**GIVEN INSTRUCTION**
Please render every line of the rows below as a JSON list of strings, one string per line. Skip blank lines and leave the pictures out of your answer.

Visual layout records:
■ ■ ■ ■

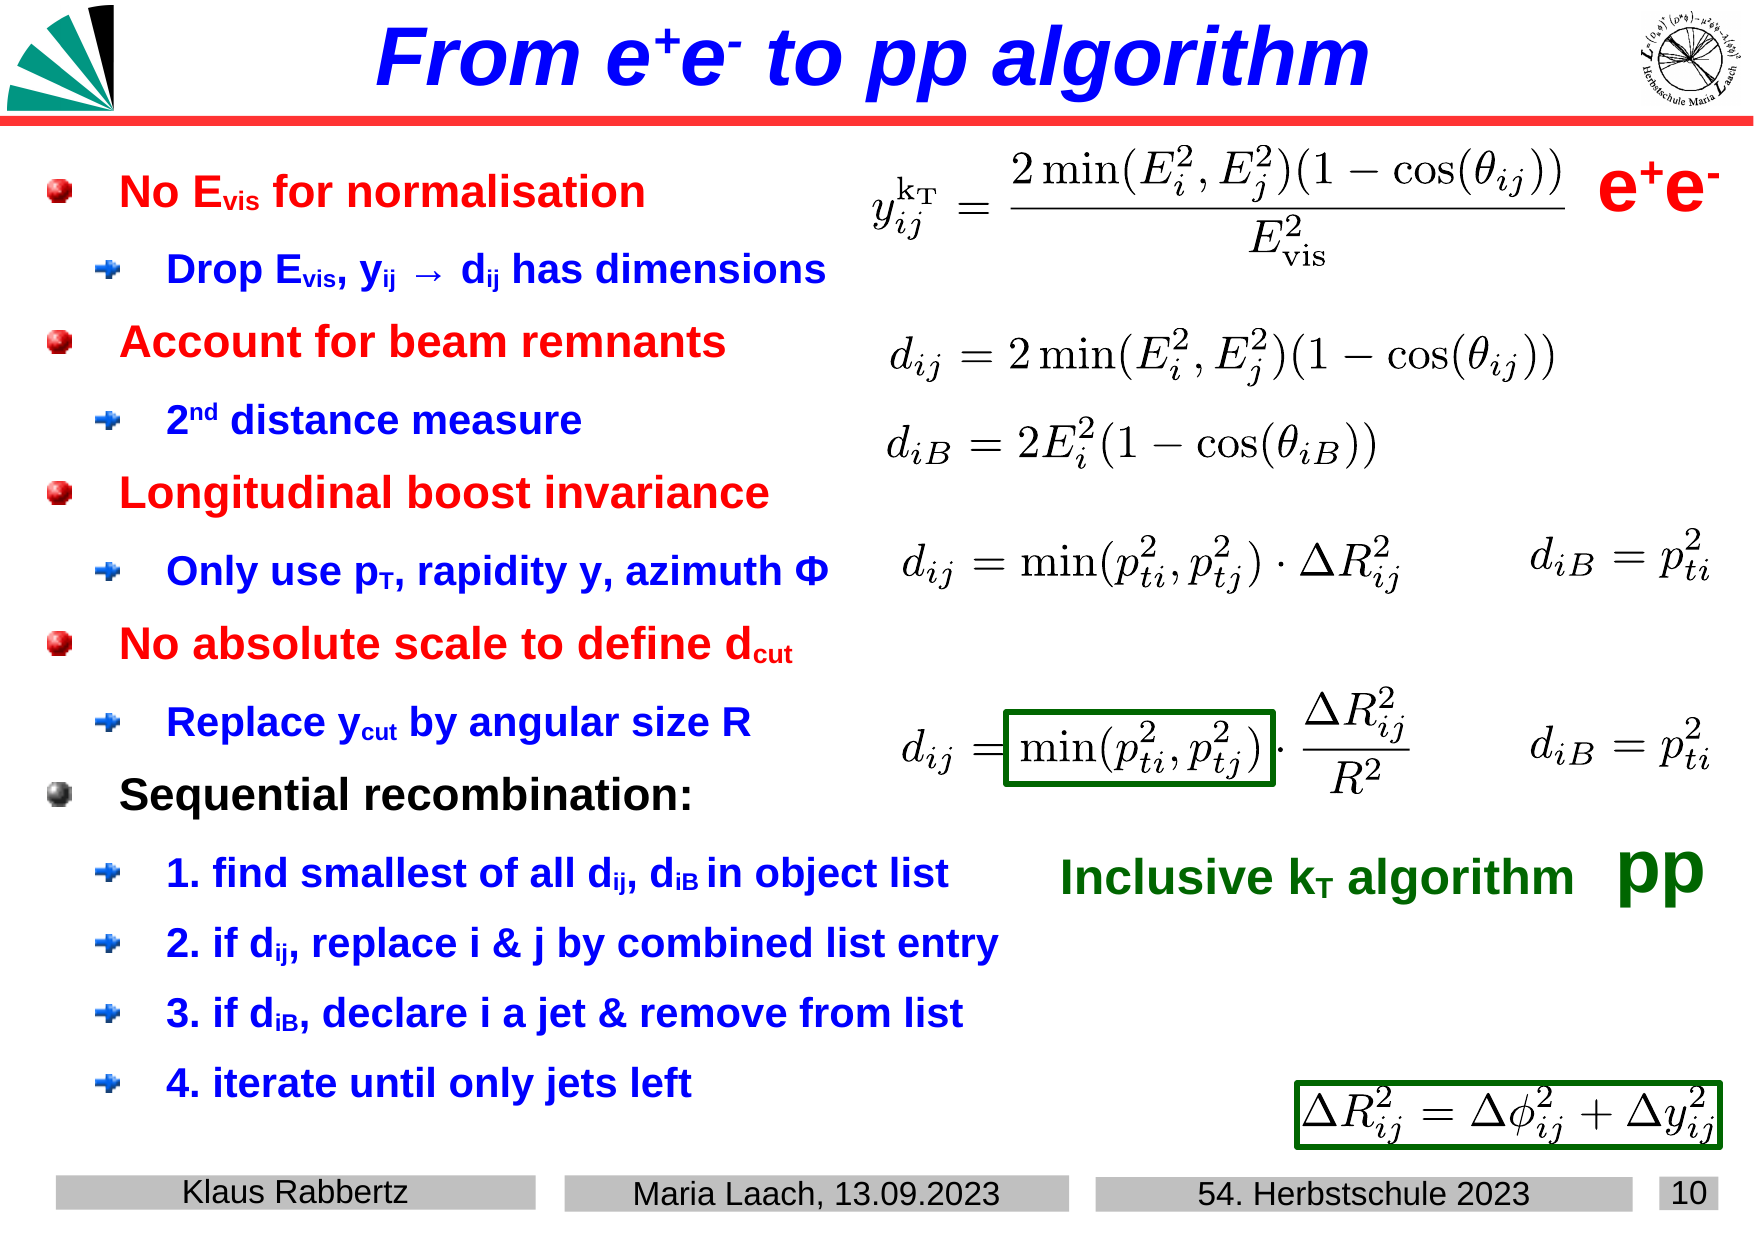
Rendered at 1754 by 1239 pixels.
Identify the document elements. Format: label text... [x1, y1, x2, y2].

text_box pp [1603, 818, 1719, 915]
picture [900, 686, 1410, 794]
text_box Inclusive kT algorithm [1048, 843, 1588, 911]
picture [901, 535, 1403, 594]
picture [1300, 1086, 1717, 1144]
picture [885, 416, 1380, 469]
title From e+e- to pp algorithm [129, 0, 1617, 114]
list No Evis for normalisation Drop Evis, yij → dij has dimensions Account for beam remnants 2nd distance measure Longitudinal boost invariance Only use pT, rapidity y, azimuth Φ No absolute scale to define dcut Replace ycut by angular size R Sequential recombination: 1. find smallest of all dij, diB in object list 2. if dij, replace i & j by combined list entry 3. if diB, declare i a jet & remove from list 4. iterate until only jets left [36, 165, 1713, 1107]
picture [888, 328, 1558, 387]
picture [7, 5, 114, 112]
picture [1529, 717, 1711, 770]
picture [871, 145, 1565, 266]
picture [1641, 11, 1741, 106]
picture [1529, 528, 1711, 581]
text_box e+e- [1585, 138, 1733, 234]
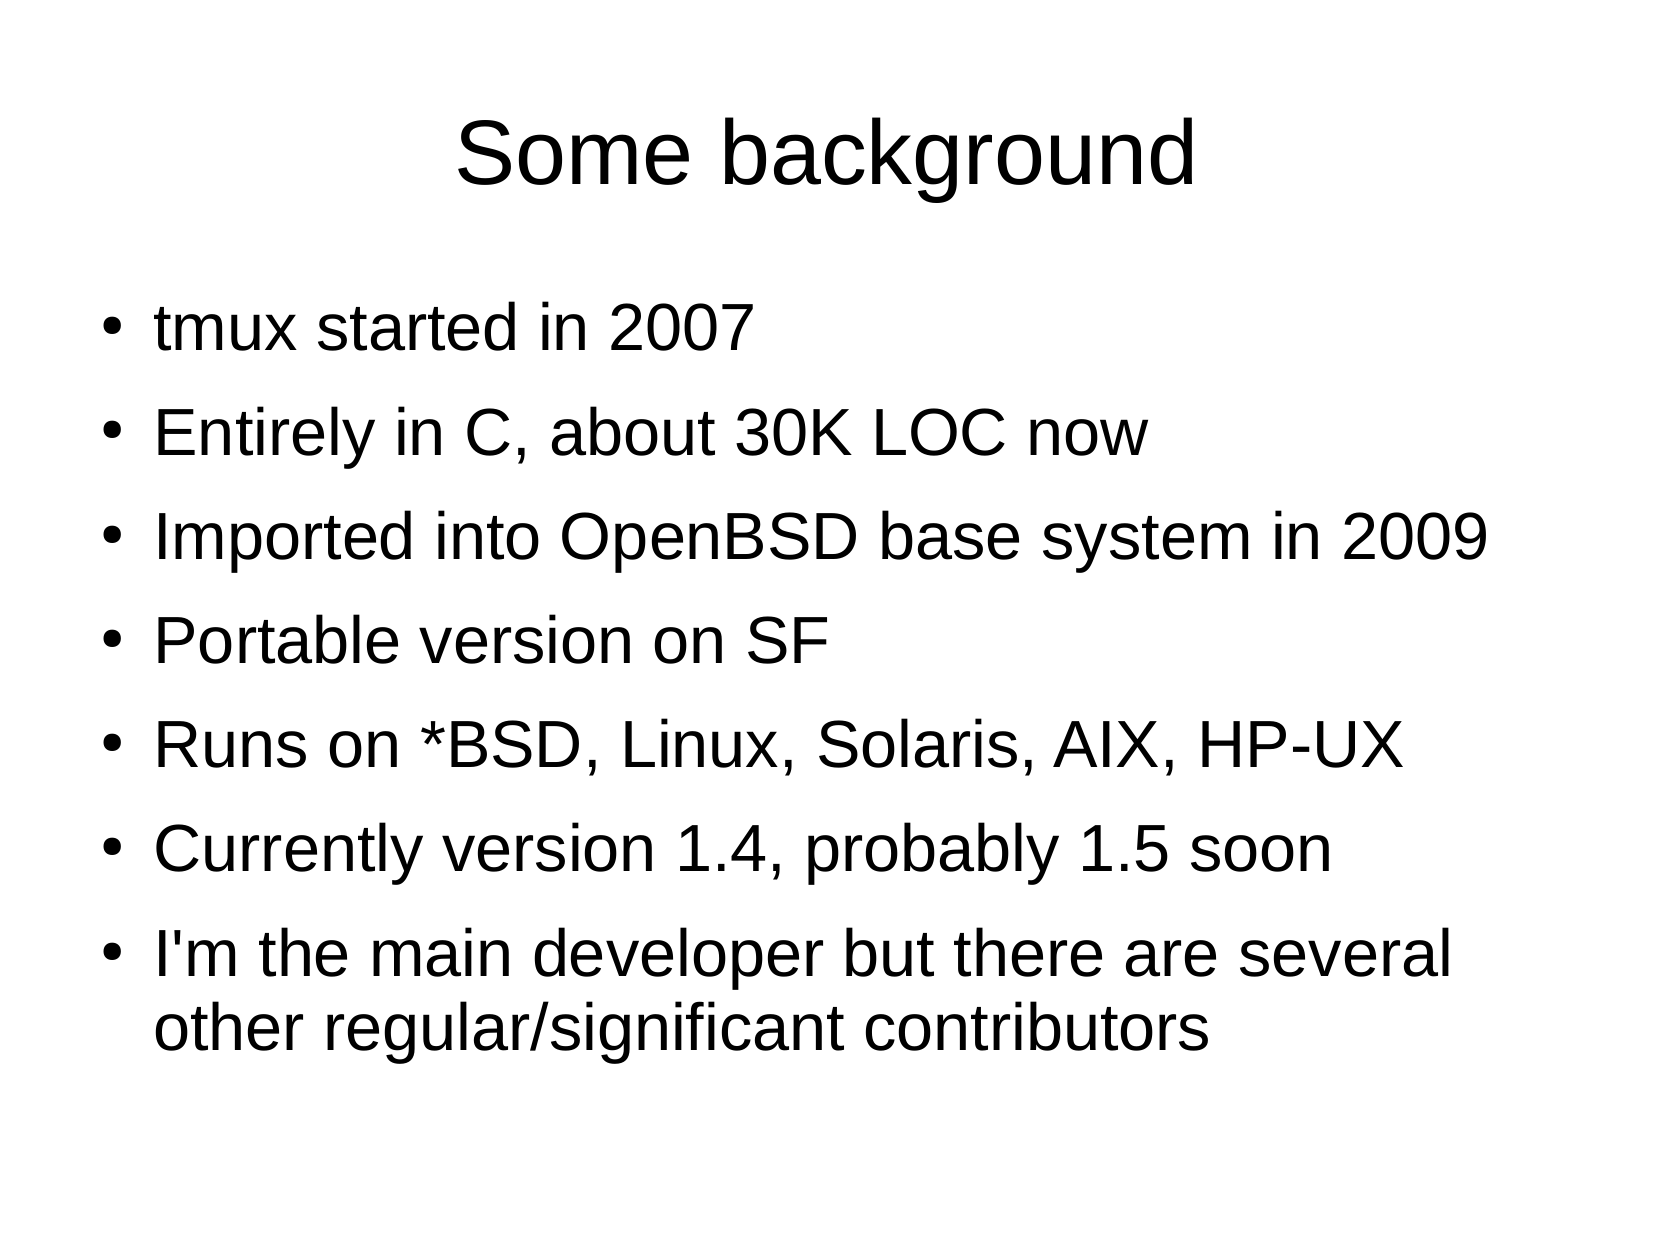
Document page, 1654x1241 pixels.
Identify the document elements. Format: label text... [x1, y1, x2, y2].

title Some background [82, 49, 1571, 257]
list tmux started in 2007 Entirely in C, about 30K LOC now Imported into OpenBSD base system in 2009 Portable version on SF Runs on *BSD, Linux, Solaris, AIX, HP-UX Currently version 1.4, probably 1.5 soon I'm the main developer but there are several other regular/significant contributors [82, 290, 1571, 1109]
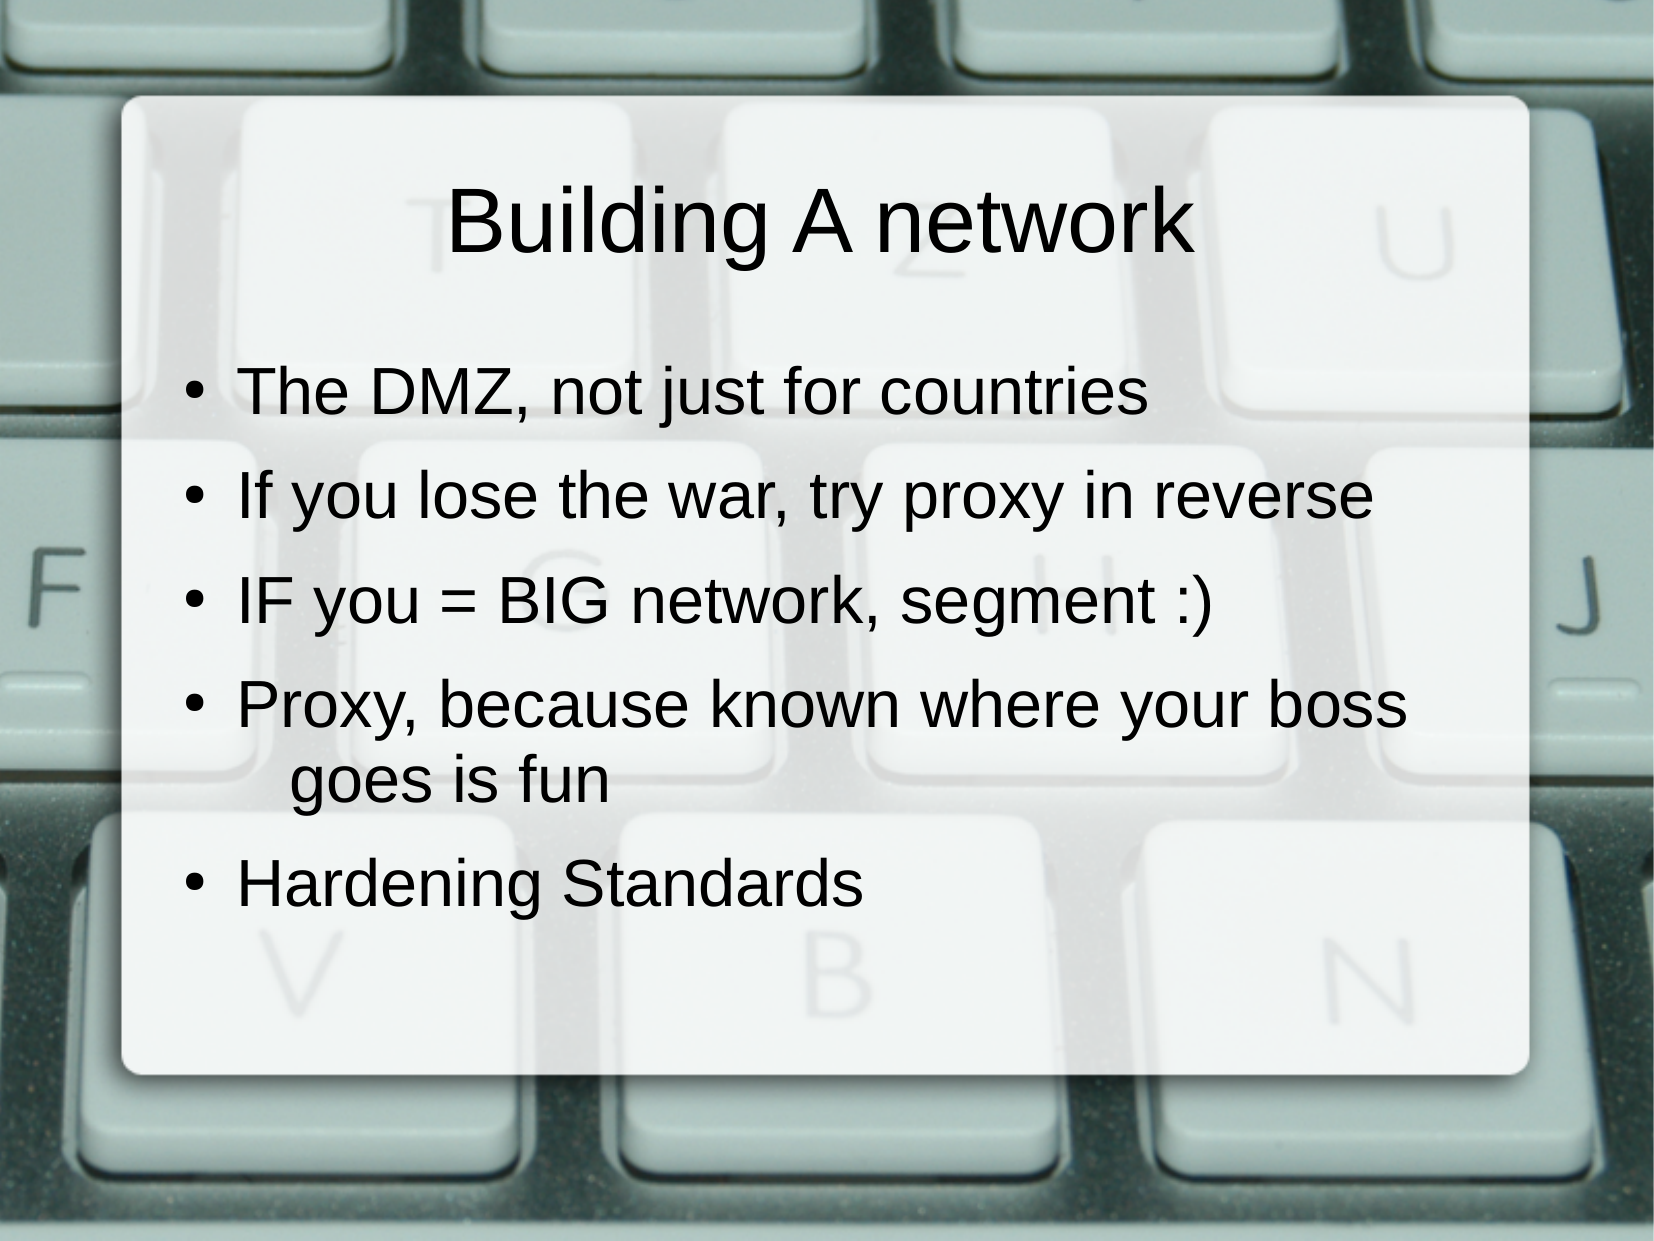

■ ■ ■ ■

**FINAL RESULT**
[
  "Rendered at 1754 by 1239 pixels.",
  "Identify the document elements. Format: label text... [x1, y1, x2, y2].",
  "text_box pp [1603, 818, 1719, 915]",
  "picture [900, 686, 1410, 794]",
  "text_box Inclusive kT algorithm [1048, 843, 1588, 911]",
  "picture [901, 535, 1403, 594]",
  "picture [1300, 1086, 1717, 1144]",
  "picture [885, 416, 1380, 469]",
  "title From e+e- to pp algorithm [129, 0, 1617, 114]",
  "list No Evis for normalisation Drop Evis, yij → dij has dimensions Account for beam remnants 2nd distance measure Longitudinal boost invariance Only use pT, rapidity y, azimuth Φ No absolute scale to define dcut Replace ycut by angular size R Sequential recombination: 1. find smallest of all dij, diB in object list 2. if dij, replace i & j by combined list entry 3. if diB, declare i a jet & remove from list 4. iterate until only jets left [36, 165, 1713, 1107]",
  "picture [888, 328, 1558, 387]",
  "picture [7, 5, 114, 112]",
  "picture [1529, 717, 1711, 770]",
  "picture [871, 145, 1565, 266]",
  "picture [1641, 11, 1741, 106]",
  "picture [1529, 528, 1711, 581]",
  "text_box e+e- [1585, 138, 1733, 234]",
  "Document page, 1654x1241 pixels.",
  "Identify the document elements. Format: label text... [x1, y1, x2, y2].",
  "title Some background [82, 49, 1571, 257]",
  "list tmux started in 2007 Entirely in C, about 30K LOC now Imported into OpenBSD base system in 2009 Portable version on SF Runs on *BSD, Linux, Solaris, AIX, HP-UX Currently version 1.4, probably 1.5 soon I'm the main developer but there are several other regular/significant contributors [82, 290, 1571, 1109]"
]